# Simple Energy Levels confusion

1. Nov 1, 2009

### alexgmcm

In the famous diagrams of the energy levels of a hydrogen atom it seems that the energy levels get closer together as they increase such that the difference in energy between higher energy levels is less than between lower ones. But working from the electron in a box approach we get the equation:

$$E_{n} = \left(\frac{h^2}{8mL^2} \right) n^2$$
where n = 1,2,3...

So that would suggest that the energy levels would go E, 4E, 9E, 16E etc. which would mean that the gaps between the energy levels would increase? But that's different to most of the diagrams I've seen like http://www.avogadro.co.uk/light/bohr/atomspec.gif" [Broken] which seem to show the energy levels getting closer together.

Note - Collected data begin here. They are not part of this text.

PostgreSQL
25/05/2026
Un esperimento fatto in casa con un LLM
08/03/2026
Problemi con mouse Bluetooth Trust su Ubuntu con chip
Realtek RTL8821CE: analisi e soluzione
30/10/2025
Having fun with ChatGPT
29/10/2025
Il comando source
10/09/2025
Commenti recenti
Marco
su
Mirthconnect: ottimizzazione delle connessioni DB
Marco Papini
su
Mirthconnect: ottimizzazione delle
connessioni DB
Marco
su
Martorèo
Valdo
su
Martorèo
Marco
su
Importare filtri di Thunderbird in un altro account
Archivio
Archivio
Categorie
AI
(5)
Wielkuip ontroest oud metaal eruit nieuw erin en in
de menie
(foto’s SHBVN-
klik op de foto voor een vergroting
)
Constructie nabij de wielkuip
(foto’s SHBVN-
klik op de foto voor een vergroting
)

I found http://imgur.com/OYSV4.png" in my textbook which also suggests that the energy levels should get further apart not closer together. I know that is only considering rotational and not vibrational energies, but the vibrational energies are equally spaced and so would not lead to closer energy levels in combination.

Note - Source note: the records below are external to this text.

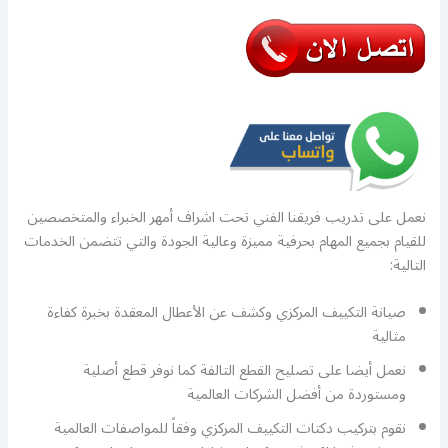
نعمل على تدريب فريقنا الفني تحت اشراف أمهر الخبراء والمتخصصين
للقيام بجميع المهام بحرفية مميزة وعالية الجودة والتي تتضمن الخدمات
التالية:
صيانة التكييف المركزي وكشف عن الأعطال المعقدة بخبرة كفاءة
مثالية
نعمل أيضا على تصليح القطع التالفة كما نوفر قطع أصلية
ومستوردة من أفضل الشركات العالمية
نقوم بتركيب دكتات التكييف المركزي وفقاً للمواصفات العالمية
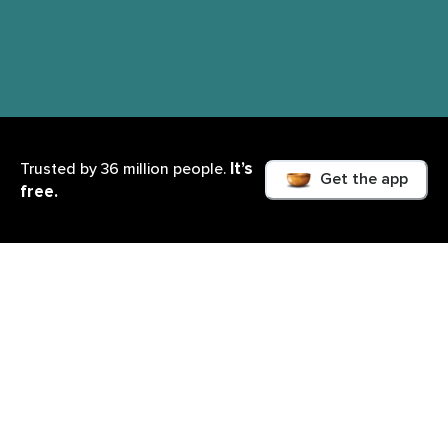
It’s
Trusted by 36 million people.
Get the app
free.
Was du lernen wirst
Das Geschenk der Selbstermächtigung ist für mich
das Wichtigste, was wir in diesem Leben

I'm sure I've just missed something quite basic here which is so basic the books fail to mention what it is, so can someone please help?

Last edited by a moderator: May 4, 2017
2. Nov 1, 2009

Staff Emeritus
The potential for a hydrogen atom is different than the potential for particle in a box. Different potentials give you different energy levels.

3. Nov 1, 2009

### alexgmcm

So in general for atoms and molecules, do the energy levels get closer together as you move farther apart from the atom. That is, do the differences in energy between the energy levels decrease at higher energy levels?

4. Nov 1, 2009

### Fightfish

Yup. You can perform a preliminary derivation of the relation between the energy levels and 'n' using Bohr's semiclassical model. That should be available in any standard text. For the hydrogen atom, the relation is
$$E_{n} = - \frac{13.6}{n^{2}} eV$$